■ **What you should do**
In the entries below, how many lines hold the word "username"? Answer with the number only.

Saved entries
====

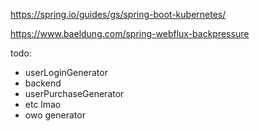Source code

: https://spring.io/guides/gs/spring-boot-kubernetes/

https://www.baeldung.com/spring-webflux-backpressure

todo:

- userLoginGenerator
- backend
- userPurchaseGenerator
- etc lmao
- owo generator
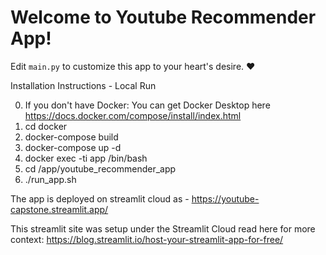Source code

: # Welcome to Youtube Recommender App!

Edit `main.py` to customize this app to your heart's desire. :heart:

Installation Instructions - Local Run

  0. If you don't have Docker: You can get Docker Desktop here https://docs.docker.com/compose/install/index.html
  1. cd docker
  2. docker-compose build
  3. docker-compose up -d
  4. docker exec -ti app /bin/bash
  5. cd /app/youtube_recommender_app
  6. ./run_app.sh

The app is deployed on streamlit cloud as - https://youtube-capstone.streamlit.app/

This streamlit site was setup under the Streamlit Cloud read here for more context: https://blog.streamlit.io/host-your-streamlit-app-for-free/


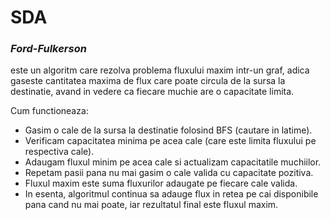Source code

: # SDA
### ***Ford-Fulkerson***
este un algoritm care rezolva problema fluxului maxim intr-un graf, adica gaseste cantitatea maxima de flux care poate circula de la sursa la destinatie, avand in vedere ca fiecare muchie are o capacitate limita.

Cum functioneaza:

- Gasim o cale de la sursa la destinatie folosind BFS (cautare in latime).
- Verificam capacitatea minima pe acea cale (care este limita fluxului pe respectiva cale).
- Adaugam fluxul minim pe acea cale si actualizam capacitatile muchiilor.
- Repetam pasii pana nu mai gasim o cale valida cu capacitate pozitiva.
- Fluxul maxim este suma fluxurilor adaugate pe fiecare cale valida.
- In esenta, algoritmul continua sa adauge flux in retea pe cai disponibile pana cand nu mai poate, iar rezultatul final este fluxul maxim.

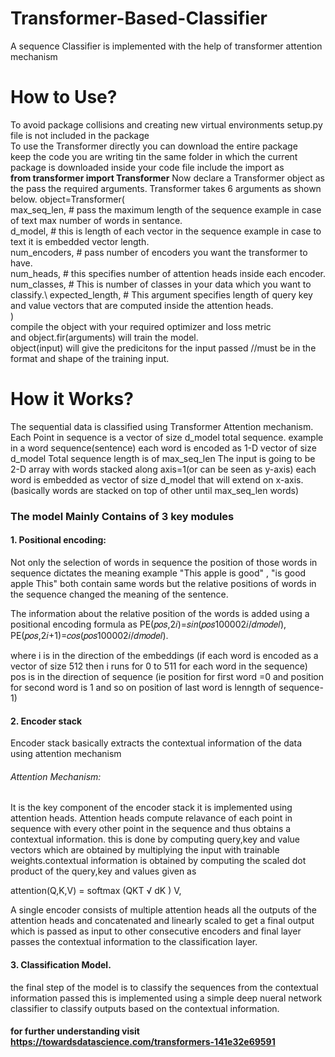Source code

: # Transformer-Based-Classifier
A sequence Classifier is implemented with the help of transformer attention mechanism
# How to Use?
To avoid package collisions and creating new virtual environments setup.py file is not included in the package \
To use the Transformer directly you can download the entire package\
keep the code you are writing tin the same folder in which the current package is downloaded inside your code file include the import as \
**from transformer import Transformer**
Now declare a Transformer object as the pass the required arguments. Transformer takes 6 arguments as shown below.
object=Transformer(\
        max_seq_len, # pass the maximum length of the sequence example in case of text max number of words in sentance.\
        d_model, # this is length of each vector in the sequence example in case to text it is embedded vector length. \
        num_encoders, # pass number of encoders you want the transformer to have.\
        num_heads, # this specifies number of attention heads inside each encoder.\
        num_classes, # This is number of classes in your data which you want to classify.\ 
        expected_length, # This argument specifies length of query key and value vectors that are computed inside the attention heads.\
        )\
 compile the object with your required optimizer and loss metric\
 and object.fir(arguments) will train the model.\
 object(input) will give the predicitons for the input passed //must be in the format and shape of the training input.
# How it Works?
The sequential data is classified using Transformer Attention mechanism. 
Each Point in sequence is a vector of size d_model total sequence. example in a word sequence(sentence) each word is encoded as 1-D vector of size d_model 
Total sequence length is of max_seq_len 
The input is going to be 2-D array with words stacked along axis=1(or can be seen as y-axis) each word is embedded as vector of size d_model that will extend on x-axis.(basically words are stacked on top of other until max_seq_len words) 

### The model Mainly Contains of 3 key modules

#### 1. Positional encoding: 

Not only the selection of words in sequence the position of those words in sequence dictates the meaning example "This apple is good" , "is good apple This" both contain same words but the relative positions of words in the sequence changed the meaning of the sentence.

The information about the relative position of the words is added using a positional encoding formula as 
    PE(𝑝𝑜𝑠,2𝑖)=𝑠𝑖𝑛(𝑝𝑜𝑠100002𝑖/𝑑𝑚𝑜𝑑𝑒𝑙),
    PE(𝑝𝑜𝑠,2𝑖+1)=𝑐𝑜𝑠(𝑝𝑜𝑠100002𝑖/𝑑𝑚𝑜𝑑𝑒𝑙).
    
where i is in the direction of the embeddings (if each word is encoded as a vector of size 512 then i runs for 0 to 511 for each word in the sequence)
pos is in the direction of sequence (ie position for first word =0 and position for second word is 1 and so on position of last word is lenngth of sequence-1)

#### 2. Encoder stack 

Encoder stack basically extracts the contextual information of the data using attention mechanism 

###### Attention Mechanism:

It is the key component of the encoder stack it is implemented using attention heads. Attention heads compute relavance of each point in sequence with every other point in the sequence and thus obtains a contextual information. this is done by computing query,key and value vectors which are obtained by multiplying the input with trainable weights.contextual information is obtained by computing the scaled dot product of the query,key and values given as

  attention(Q,K,V) = softmax (QKT √ dK ) V,

A single encoder consists of multiple attention heads all the outputs of the attention heads and concatenated and linearly scaled to get a final output which is passed as input to other consecutive encoders and final layer passes the contextual information to the classification layer.

#### 3. Classification Model.

the final step of the model is to classify the sequences from the contextual information passed this is implemented using a simple deep nueral network classifier to classify outputs based on the contextual information.
  
#### for further understanding visit https://towardsdatascience.com/transformers-141e32e69591
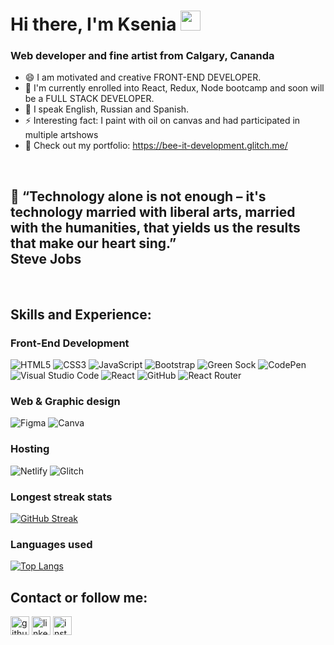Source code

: 


<!--
**KseGreb/KseGreb** is a ✨ _special_ ✨ repository because its `README.md` (this file) appears on your GitHub profile.


Here are some ideas to get you started:   

- 🔭 I’m currently working on ...
- 🌱 I’m currently learning ...
- 👯 I’m looking to collaborate on ...
- 🤔 I’m looking for help with ...
- 💬 Ask me about ...
- 📫 How to reach me: ...
- 😄 Pronouns: ...
- ⚡ Fun fact: ...
-->



<h1> Hi there, I'm Ksenia <img src="https://github.com/blackcater/blackcater/raw/main/images/Hi.gif" height="32"/></h1>
<h3>Web developer and fine artist from Calgary, Cananda </h3>

- 😄 I am motivated and creative FRONT-END DEVELOPER.
- 🌱 I'm currently enrolled into React, Redux, Node bootcamp and soon will be a FULL STACK DEVELOPER.
- 💬 I speak English, Russian and Spanish.
- ⚡ Interesting fact: I paint with oil on canvas and had participated in multiple artshows
-  🔭 Check out my portfolio: https://bee-it-development.glitch.me/

<br>
<h2> 💞️ “Technology alone is not enough – it's technology married with liberal arts, married with the humanities, that yields us the results that make our heart sing.”
 <br>
Steve Jobs
</h2>

<br>



## Skills and Experience:
<!-- https://simpleicons.org -->
<!-- https://github.com/simple-icons/simple-icons/blob/develop/slugs.md -->
<!-- https://github.com/Ileriayo/markdown-badges -->

### Front-End Development

![HTML5](https://img.shields.io/badge/html5-%23E34F26.svg?style=for-the-badge&logo=html5&logoColor=white) 
![CSS3](https://img.shields.io/badge/css3-%231572B6.svg?style=for-the-badge&logo=css3&logoColor=white) 
![JavaScript](https://img.shields.io/badge/javascript-%23323330.svg?style=for-the-badge&logo=javascript&logoColor=%23F7DF1E) 
![Bootstrap](https://img.shields.io/badge/bootstrap-%23563D7C.svg?style=for-the-badge&logo=bootstrap&logoColor=white) 
![Green Sock](https://img.shields.io/badge/green%20sock-88CE02?style=for-the-badge&logo=greensock&logoColor=white) 
![CodePen](https://img.shields.io/badge/Codepen-000000?style=for-the-badge&logo=codepen&logoColor=white)
![Visual Studio Code](https://img.shields.io/badge/Visual%20Studio%20Code-0078d7.svg?style=for-the-badge&logo=visual-studio-code&logoColor=white) 
![React](https://img.shields.io/badge/react-%2320232a.svg?style=for-the-badge&logo=react&logoColor=%2361DAFB) 
![GitHub](https://img.shields.io/badge/github-%23121011.svg?style=for-the-badge&logo=github&logoColor=white)
![React Router](https://img.shields.io/badge/React_Router-CA4245?style=for-the-badge&logo=react-router&logoColor=white)

<!--
![NPM](https://img.shields.io/badge/NPM-%23CB3837.svg?style=for-the-badge&logo=npm&logoColor=white) 
![Perl](https://img.shields.io/badge/perl-%2339457E.svg?style=for-the-badge&logo=perl&logoColor=white) 
![React Router](https://img.shields.io/badge/React_Router-CA4245?style=for-the-badge&logo=react-router&logoColor=white)
![TailwindCSS](https://img.shields.io/badge/tailwindcss-%2338B2AC.svg?style=for-the-badge&logo=tailwind-css&logoColor=white) 
![SASS](https://img.shields.io/badge/SASS-hotpink.svg?style=for-the-badge&logo=SASS&logoColor=white) 
![Styled Components](https://img.shields.io/badge/styled--components-DB7093?style=for-the-badge&logo=styled-components&logoColor=white)
![Redux](https://img.shields.io/badge/redux-%23593d88.svg?style=for-the-badge&logo=redux&logoColor=white) 
-->

### Web & Graphic design
![Figma](https://img.shields.io/badge/figma-%23F24E1E.svg?style=for-the-badge&logo=figma&logoColor=white) 	![Canva](https://img.shields.io/badge/Canva-%2300C4CC.svg?style=for-the-badge&logo=Canva&logoColor=white)

<!--
![Adobe Photoshop](https://img.shields.io/badge/adobe%20photoshop-%2331A8FF.svg?style=for-the-badge&logo=adobe%20photoshop&logoColor=white) ![Adobe Illustrator](https://img.shields.io/badge/adobe%20illustrator-%23FF9A00.svg?style=for-the-badge&logo=adobe%20illustrator&logoColor=white) 
![Adobe InDesign](https://img.shields.io/badge/Adobe%20InDesign-49021F?style=for-the-badge&logo=adobeindesign&logoColor=white) 
![Adobe Lightroom](https://img.shields.io/badge/Adobe%20Lightroom-31A8FF.svg?style=for-the-badge&logo=Adobe%20Lightroom&logoColor=white)
-->

<!--
### Backend & Databases
![NodeJS](https://img.shields.io/badge/node.js-6DA55F?style=for-the-badge&logo=node.js&logoColor=white)	![Express.js](https://img.shields.io/badge/express.js-%23404d59.svg?style=for-the-badge&logo=express&logoColor=%2361DAFB) ![MongoDB](https://img.shields.io/badge/MongoDB-%234ea94b.svg?style=for-the-badge&logo=mongodb&logoColor=white) ![Firebase](https://img.shields.io/badge/Firebase-039BE5?style=for-the-badge&logo=Firebase&logoColor=white) ![Insomnia](https://img.shields.io/badge/Insomnia-black?style=for-the-badge&logo=insomnia&logoColor=5849BE) ![Postman](https://img.shields.io/badge/Postman-FF6C37?style=for-the-badge&logo=postman&logoColor=white)
-->

### Hosting
![Netlify](https://img.shields.io/badge/netlify-%23000000.svg?style=for-the-badge&logo=netlify&logoColor=#00C7B7) ![Glitch](https://img.shields.io/badge/glitch-%233333FF.svg?style=for-the-badge&logo=glitch&logoColor=white)  

<!--
![Vercel](https://img.shields.io/badge/vercel-%23000000.svg?style=for-the-badge&logo=vercel&logoColor=white)
-->

<!-- 
### GitHub Profile Trophy 
[![trophy](https://github-profile-trophy.vercel.app/?username=KseGreb)](https://github.com/KseGreb/github-profile-trophy) 
-->


### Longest streak stats 
[![GitHub Streak](https://github-readme-streak-stats.herokuapp.com/?user=KseGreb)](https://git.io/streak-stats)

### Languages used
[![Top Langs](https://github-readme-stats.vercel.app/api/top-langs/?username=KseGreb&layout=compact)](https://github.com/KseGreb/github-readme-stats)

<!--
[![Anurag's GitHub stats](https://github-readme-stats.vercel.app/api?username=KseGreb)](https://github.com/KseGreb/github-readme-stats)
-->

## Contact or follow me:

[<img src='https://cdn.jsdelivr.net/npm/simple-icons@3.0.1/icons/github.svg' alt='github' height='30'>](https://github.com/KseGreb)  [<img src='https://cdn.jsdelivr.net/npm/simple-icons@3.0.1/icons/linkedin.svg' alt='linkedin' height='30'>](https://www.linkedin.com/in/ksenia-grebenshchikova/)  [<img src='https://cdn.jsdelivr.net/npm/simple-icons@3.0.1/icons/instagram.svg' alt='instagram' height='30'>](https://www.instagram.com/ksenia_the_fine_artist/)  

<!---

--->

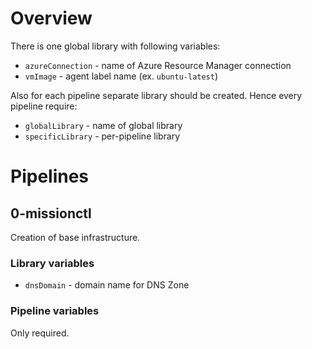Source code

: # Overview

There is one global library with following variables:

- `azureConnection` - name of Azure Resource Manager connection
- `vmImage` - agent label name (ex. `ubuntu-latest`)

Also for each pipeline separate library should be created. Hence every pipeline require:

- `globalLibrary` - name of global library
- `specificLibrary` - per-pipeline library

# Pipelines

## 0-missionctl

Creation of base infrastructure.

### Library variables

- `dnsDomain` - domain name for DNS Zone

### Pipeline variables

Only required.
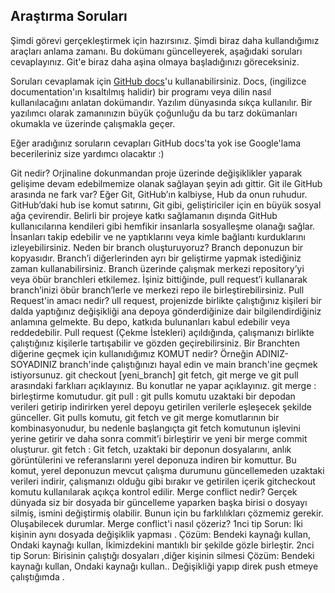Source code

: ## Araştırma Soruları

Şimdi görevi gerçekleştirmek için hazırsınız. Şimdi biraz daha kullandığımız araçları anlama zamanı. Bu dokümanı güncelleyerek, aşağıdaki soruları cevaplayınız. Git'e biraz daha aşina olmaya başladığınızı göreceksiniz. 

Soruları cevaplamak için [GitHub docs](https://docs.github.com/en)'u kullanabilirsiniz. Docs, (ingilizce documentation'ın kısaltılmış halidir) bir programı veya dilin nasıl kullanılacağını anlatan dokümandır. Yazılım dünyasında sıkça kullanılır. Bir yazılımcı olarak zamanınızın büyük çoğunluğu da bu tarz dokümanları okumakla ve üzerinde çalışmakla geçer.

Eğer aradığınız soruların cevapları GitHub docs'ta yok ise Google'lama becerileriniz size yardımcı olacaktır :)


Git nedir?
Orjinaline dokunmandan proje üzerinde değişiklikler yaparak gelişime devam edebilmemize olanak sağlayan şeyin adı gittir.
Git ile GitHub arasında ne fark var? Eğer Git, GitHub’ın kalbiyse, Hub da onun ruhudur. GitHub’daki hub ise komut satırını, Git gibi, geliştiriciler için en büyük sosyal ağa çevirendir. Belirli bir projeye katkı sağlamanın dışında GitHub kullanıcılarına kendileri gibi hemfikir insanlarla sosyalleşme olanağı sağlar. İnsanları takip edebilir ve ne yaptıklarını veya kimle bağlantı kurduklarını izleyebilirsiniz.
Neden bir branch oluşturuyoruz? Branch deponuzun bir kopyasıdır. Branch’i diğerlerinden ayrı bir geliştirme yapmak istediğiniz zaman kullanabilirsiniz. Branch üzerinde çalışmak merkezi repository’yi veya öbür branchleri etkilemez. İşiniz bittiğinde, pull request’i kullanarak branch’inizi öbür branch’lerle ve merkezi repo ile birleştirebilirsiniz.
Pull Request'in amacı nedir? ull request, projenizde birlikte çalıştığınız kişileri bir dalda yaptığınız değişikliği ana depoya gönderdiğinize dair bilgilendirdiğiniz anlamına gelmekte. Bu depo, katkıda bulunanları kabul edebilir veya reddedebilir. Pull request (Çekme İstekleri) açıldığında, çalışmanızı birlikte çalıştığınız kişilerle tartışabilir ve gözden geçirebilirsiniz.
Bir Branchten diğerine geçmek için kullanıdığımız KOMUT nedir? Örneğin ADINIZ-SOYADINIZ branch'inde çalıştığınızı hayal edin ve main branch'ine geçmek istiyorsunuz. git checkout [yeni_branch]
git fetch, git merge ve git pull arasındaki farklıarı açıklayınız. Bu konutlar ne yapar açıklayınız. git merge : birleştirme komutudur. git pull : git pulls komutu uzaktaki bir depodan verileri getirip indirirken yerel depoyu getirilen verilerle eşleşecek şekilde günceller. Git pulls komutu, git fetch ve git merge komutlarının bir kombinasyonudur, bu nedenle başlangıçta git fetch komutunun işlevini yerine getirir ve daha sonra commit’i birleştirir ve yeni bir merge commit oluşturur. git fetch : Git fetch, uzaktaki bir deponun dosyalarını, anlık görüntülerini ve referanslarını yerel deponuza indiren bir komuttur. Bu komut, yerel deponuzun mevcut çalışma durumunu güncellemeden uzaktaki verileri indirir, çalışmanızı olduğu gibi bırakır ve getirilen içerik gitcheckout komutu kullanılarak açıkça kontrol edilir.
Merge conflict nedir? Gerçek dünyada siz bir dosyada bir güncelleme yaparken başka birisi o dosyayı silmiş, ismini değiştirmiş olabilir. Bunun için bu farklılıkları çözmemiz gerekir. Oluşabilecek durumlar.
Merge conflict'i nasıl çözeriz? 1nci tip Sorun: İki kişinin aynı dosyada değişiklik yapması . Çözüm: Bendeki kaynağı kullan, Ondaki kaynağı kullan, İkimizdekini mantıklı bir şekilde gözle birleştir. 2nci tip Sorun: Birisinin çalıştığı dosyaları ,diğer kişinin silmesi Çözüm: Bendeki kaynağı kullan, Ondaki kaynağı kullan.. Değişikliği yapıp direk push etmeye çalıştığımda .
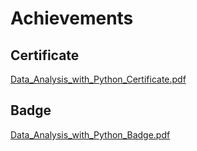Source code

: 

# Achievements
## Certificate
[Data_Analysis_with_Python_Certificate.pdf](https://prod-files-secure.s3.us-west-2.amazonaws.com/03e82b26-cccb-4906-bb56-adabcbdc0655/1aa3a050-2338-4a85-85d5-899bad17a31c/Data_Analysis_with_Python_Certificate.pdf?X-Amz-Algorithm=AWS4-HMAC-SHA256&X-Amz-Content-Sha256=UNSIGNED-PAYLOAD&X-Amz-Credential=ASIAZI2LB4662AQASGWP%2F20250207%2Fus-west-2%2Fs3%2Faws4_request&X-Amz-Date=20250207T062127Z&X-Amz-Expires=3600&X-Amz-Security-Token=IQoJb3JpZ2luX2VjEFYaCXVzLXdlc3QtMiJHMEUCIQDtG40AhbaF5DQE8S0Un84lRxrfHpLAuWLWP9PQQ48r7gIgJozM9v7lv9vcPuq46AQsSrfRE6uuPD%2FzovFds5Ee9Ugq%2FwMIbxAAGgw2Mzc0MjMxODM4MDUiDDxTih5TIx%2F%2Fyt4F0SrcA3gHWrpZ3X%2FDlFfkzMTtRe7tvNZHf75cFOjcxhOb5igaW85CWtz1QjflC7oDQTNeOrYjMw%2F7VaXuLzGR6plLKpJPyxJqf8l5mhyR7n1A%2B1qk64oQayhd69XvkjdHb8vqqeSKFbmWDjzYDM%2BVmny55PEhBKjqmv4v5dVmIc%2Fn7sBKlR9HfqHCvtsXi3%2Bw9UtoStUEOuPnFPspG2hqV%2FV8JdM3T%2B62oTb7LsKbb3Ej7k%2Bm%2BOubz9cP4hQO7bHrgbv%2BypfyTw2nTrEcWwU4Mn%2B1UWaXqQVjpJOzvvibqdE4XpTmxpGZl0ZJsqg64mgqURHMrrl3zfJvSbXBnd%2B%2F6%2FVFcwQ7vWjNWq%2FGfqDS3OPLW1Y8nPGobR2G7ah3IzCYNOZLajhF8i3Lhj2a652d6J10mSGErRyxEg258Y8t%2FG9RLGq5kdRAtHn8i5svlAvCILE%2BPQAE%2Fg6Ee8L2gnV4qqYZ1SaE%2B4V0yhJx7BLO3q5nLJSPEThFE9HdVNTkFgxbFvW6Wj5pWanYJKeYt7KecRqWhslLEWTczJ9PsAX0m14qevkvPgIaILZJBDCVn%2BSEjEVljqcVl2LDJ2GIV5gXyuGG6PO0UL0yUd48b2DuVhZhG6Hroaz2t%2B9CNcfRanHzMK7Alr0GOqUBG75%2F%2F1LYRYYnVsXsc6ZMNa1mC6Jd%2Fa3exhnnF0N2b1BSsPEx4fusGNHT5r6qB6QCvGJoGbkn83JM%2BMd8%2BIgyG%2BTyeETLIiPswQmKmJRjRIyEVgtWisTCz3Ix5XxcMjWaNv1HkqMcy2jNfY3f5N%2FIMxp7NLAAoZrYtO3%2FyMzigfBe54a3fuoNetmEqkvJEb%2FxIehG3Hty5N7STU2NxcJ30ptMtjOr&X-Amz-Signature=179211f41848b7a23eb380ad2970efb73c2b44c9d0950b3b7f4dfc264a376516&X-Amz-SignedHeaders=host&x-id=GetObject)
## Badge
[Data_Analysis_with_Python_Badge.pdf](https://prod-files-secure.s3.us-west-2.amazonaws.com/03e82b26-cccb-4906-bb56-adabcbdc0655/4fa9bcf8-b584-40dd-8775-c0bfadf6a6f0/Data_Analysis_with_Python_Badge.pdf?X-Amz-Algorithm=AWS4-HMAC-SHA256&X-Amz-Content-Sha256=UNSIGNED-PAYLOAD&X-Amz-Credential=ASIAZI2LB4662AQASGWP%2F20250207%2Fus-west-2%2Fs3%2Faws4_request&X-Amz-Date=20250207T062127Z&X-Amz-Expires=3600&X-Amz-Security-Token=IQoJb3JpZ2luX2VjEFYaCXVzLXdlc3QtMiJHMEUCIQDtG40AhbaF5DQE8S0Un84lRxrfHpLAuWLWP9PQQ48r7gIgJozM9v7lv9vcPuq46AQsSrfRE6uuPD%2FzovFds5Ee9Ugq%2FwMIbxAAGgw2Mzc0MjMxODM4MDUiDDxTih5TIx%2F%2Fyt4F0SrcA3gHWrpZ3X%2FDlFfkzMTtRe7tvNZHf75cFOjcxhOb5igaW85CWtz1QjflC7oDQTNeOrYjMw%2F7VaXuLzGR6plLKpJPyxJqf8l5mhyR7n1A%2B1qk64oQayhd69XvkjdHb8vqqeSKFbmWDjzYDM%2BVmny55PEhBKjqmv4v5dVmIc%2Fn7sBKlR9HfqHCvtsXi3%2Bw9UtoStUEOuPnFPspG2hqV%2FV8JdM3T%2B62oTb7LsKbb3Ej7k%2Bm%2BOubz9cP4hQO7bHrgbv%2BypfyTw2nTrEcWwU4Mn%2B1UWaXqQVjpJOzvvibqdE4XpTmxpGZl0ZJsqg64mgqURHMrrl3zfJvSbXBnd%2B%2F6%2FVFcwQ7vWjNWq%2FGfqDS3OPLW1Y8nPGobR2G7ah3IzCYNOZLajhF8i3Lhj2a652d6J10mSGErRyxEg258Y8t%2FG9RLGq5kdRAtHn8i5svlAvCILE%2BPQAE%2Fg6Ee8L2gnV4qqYZ1SaE%2B4V0yhJx7BLO3q5nLJSPEThFE9HdVNTkFgxbFvW6Wj5pWanYJKeYt7KecRqWhslLEWTczJ9PsAX0m14qevkvPgIaILZJBDCVn%2BSEjEVljqcVl2LDJ2GIV5gXyuGG6PO0UL0yUd48b2DuVhZhG6Hroaz2t%2B9CNcfRanHzMK7Alr0GOqUBG75%2F%2F1LYRYYnVsXsc6ZMNa1mC6Jd%2Fa3exhnnF0N2b1BSsPEx4fusGNHT5r6qB6QCvGJoGbkn83JM%2BMd8%2BIgyG%2BTyeETLIiPswQmKmJRjRIyEVgtWisTCz3Ix5XxcMjWaNv1HkqMcy2jNfY3f5N%2FIMxp7NLAAoZrYtO3%2FyMzigfBe54a3fuoNetmEqkvJEb%2FxIehG3Hty5N7STU2NxcJ30ptMtjOr&X-Amz-Signature=a029217326d566c6a5177f252e76a86ef84ad6e1c5bad510ea61b3e41a24079c&X-Amz-SignedHeaders=host&x-id=GetObject)

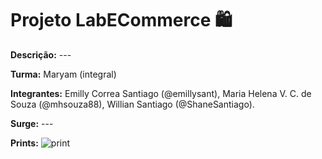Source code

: # Projeto LabECommerce 🛍️

**Descrição:** ---

**Turma:** Maryam (integral)

**Integrantes:** Emilly Correa Santiago (@emillysant), Maria Helena V. C. de Souza (@mhsouza88), Willian Santiago (@ShaneSantiago).

**Surge:** ---

**Prints:**
![print](https://user-images.githubusercontent.com/88038506/133527122-ccac55d0-9269-4f32-8d2c-6b213ea792fb.png)

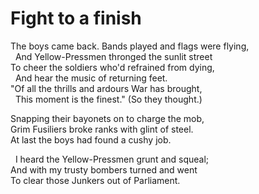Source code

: # Fight to a finish

The boys came back. Bands played and flags were flying,  
  And Yellow-Pressmen thronged the sunlit street  
To cheer the soldiers who'd refrained from dying,  
  And hear the music of returning feet.  
"Of all the thrills and ardours War has brought,  
  This moment is the finest." \(So they thought.\)

Snapping their bayonets on to charge the mob,  
  Grim Fusiliers broke ranks with glint of steel.  
At last the boys had found a cushy job.

  I heard the Yellow-Pressmen grunt and squeal;  
And with my trusty bombers turned and went  
To clear those Junkers out of Parliament.

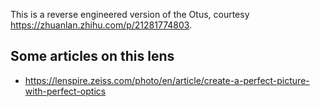 This is a reverse engineered version of the Otus, courtesy https://zhuanlan.zhihu.com/p/21281774803.

## Some articles on this lens

* https://lenspire.zeiss.com/photo/en/article/create-a-perfect-picture-with-perfect-optics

====

■ **Result of the exercise**
3